Around the world economies

Insights into monetary policy and interest rate possibility

By Ahmed Azzam | @3zzamous | 20 February 2024

Market close
  • US 10-year Treasury note yield dips below 4.28%.

  • Traders await FOMC minutes and Fed official comments.

  • BOE Governor signals openness to rate cut.

  • ECB data shows moderated wage growth in euro area.

  • RBA considers rate hike but opts for status quo.
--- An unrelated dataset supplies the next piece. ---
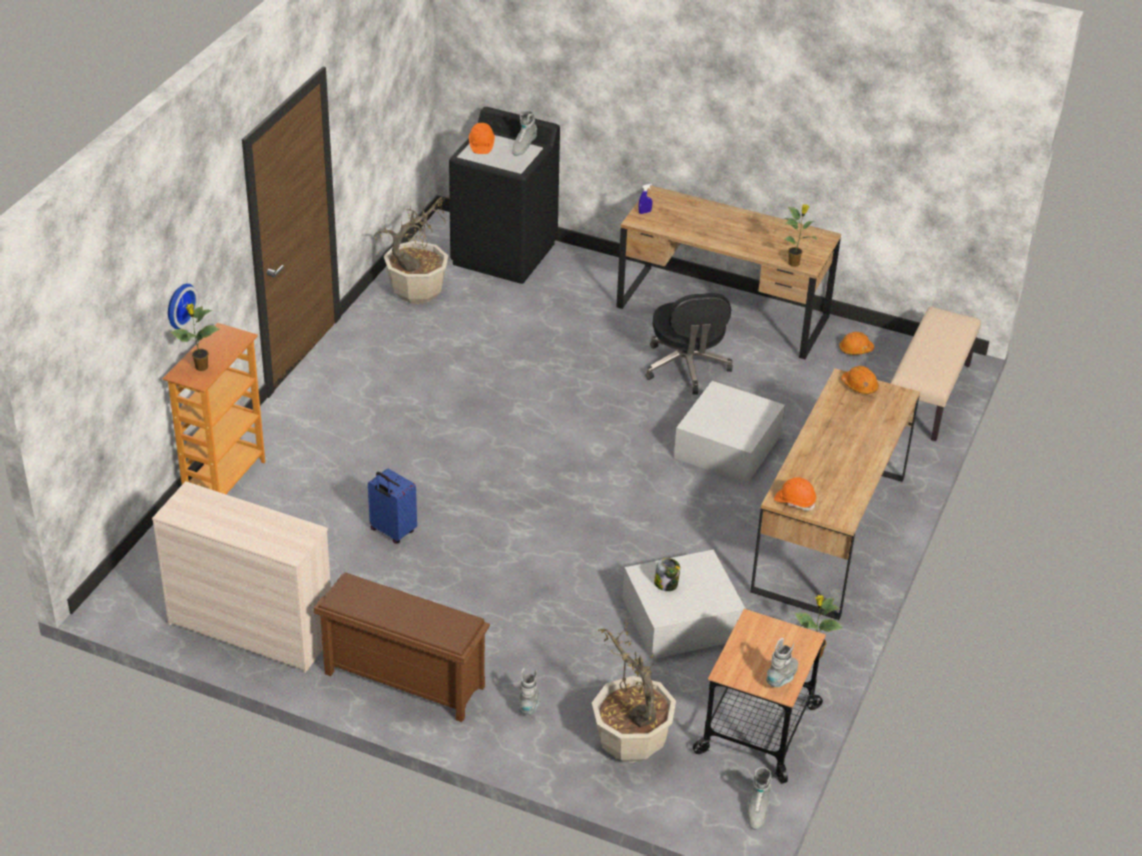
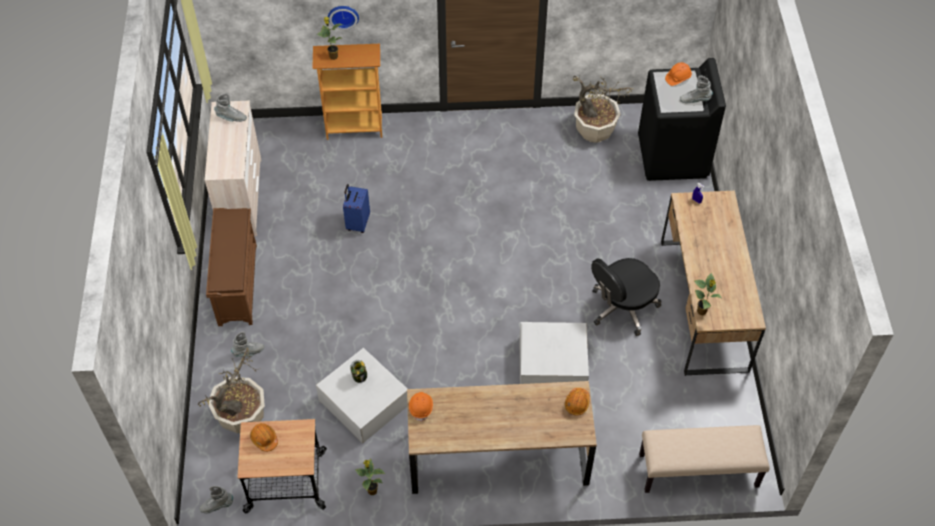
camera: 65 degrees right, 15 degrees up
grey boot [766,638,798,687] -> grey boot moved to [214,93,247,122]
orange hard hat [839,332,874,355] -> orange hard hat moved to [250,423,278,452]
The yield on the US 10-year Treasury note commenced a truncated trading week marginally lower, hovering below 4.28%, as market participants braced themselves for insights from the Federal Open Market Committee (FOMC) minutes and remarks from several Federal Reserve officials. Investors eagerly await further cues regarding the potential timing of the first interest rate adjustment by the Fed. Concurrently, bond yields across Europe also experienced a decline, with Germany's benchmark 10-year yield retreating to 2.38%.

United Kingdom

Andrew Bailey, Governor of the Bank of England (BOE), indicated that the central bank may not necessarily wait for inflation to meet the 2% target before considering a rate cut. Bailey noted that current market expectations for rate adjustments are rational, with traders pricing in three potential rate cuts throughout 2024.

European Union

Recent data from the European Central Bank (ECB) revealed a moderation in negotiated pay within the euro area, registering a 4.5% increase at the close of 2023. This figure marks a slight deceleration from the preceding quarter's record high of 4.7%, allaying concerns that surging wages might perpetuate inflation beyond target levels.
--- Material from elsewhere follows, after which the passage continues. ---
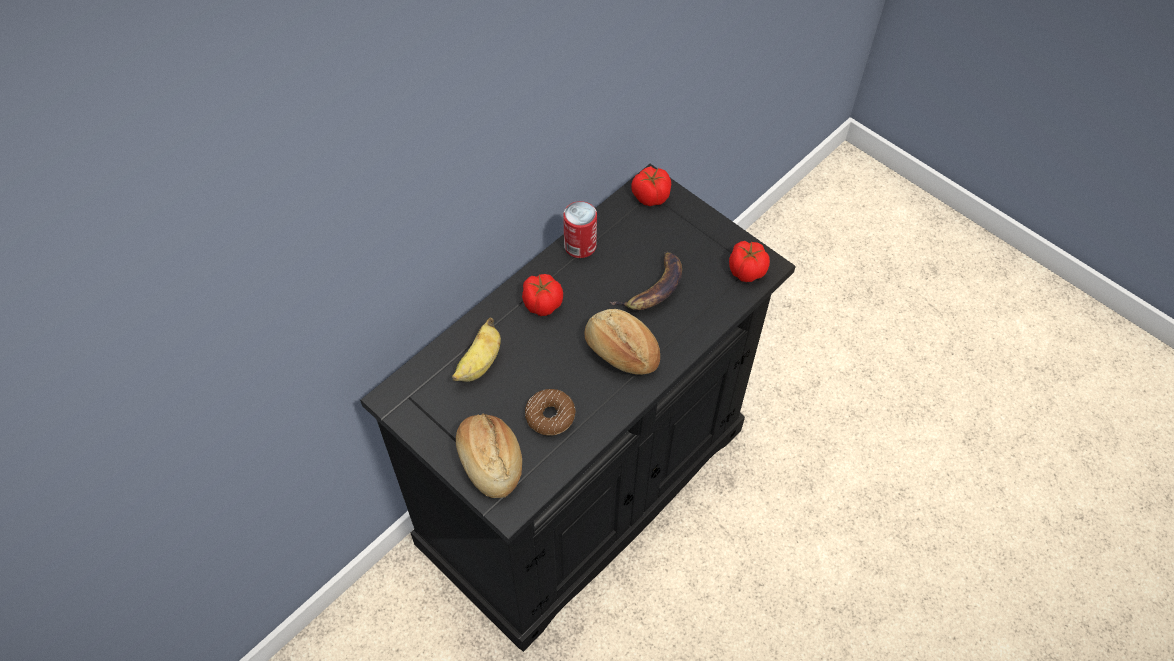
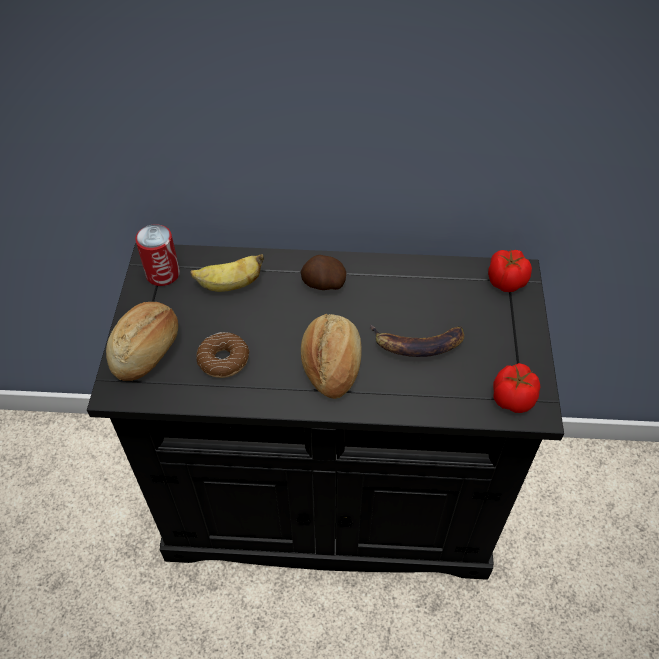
camera: 50 degrees right, 5 degrees down
tomato [522,274,563,316] -> potato [301,255,346,290]
can [563,201,597,258] -> can moved to [135,224,180,286]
Minutes from the Reserve Bank of Australia's (RBA) initial meeting of the year disclosed that while deliberations included the possibility of raising interest rates, the prevailing stance to maintain current rates was deemed the more compelling approach. The decision was underpinned by easing inflationary pressures, as highlighted in the minutes from the February 6 meeting.


In a noteworthy development, the People's Bank of China (PBoC) implemented a substantial reduction in its reference rate for mortgages, known as the 5-year loan prime rate, by 25 basis points to 3.95% during the February fixing. This adjustment surpassed market forecasts, which anticipated a more conservative 15-basis-point decrease. Notably, this move marks the first rate cut since June 2023 and represents the most significant reduction since the rate's inception in 2019.


The annual inflation rate in Canada fell to 2.9% in January of 2024 from 3.4% in the previous month, well below market expectations of 3.3% to record the first reading below the 3% threshold since March of 2021.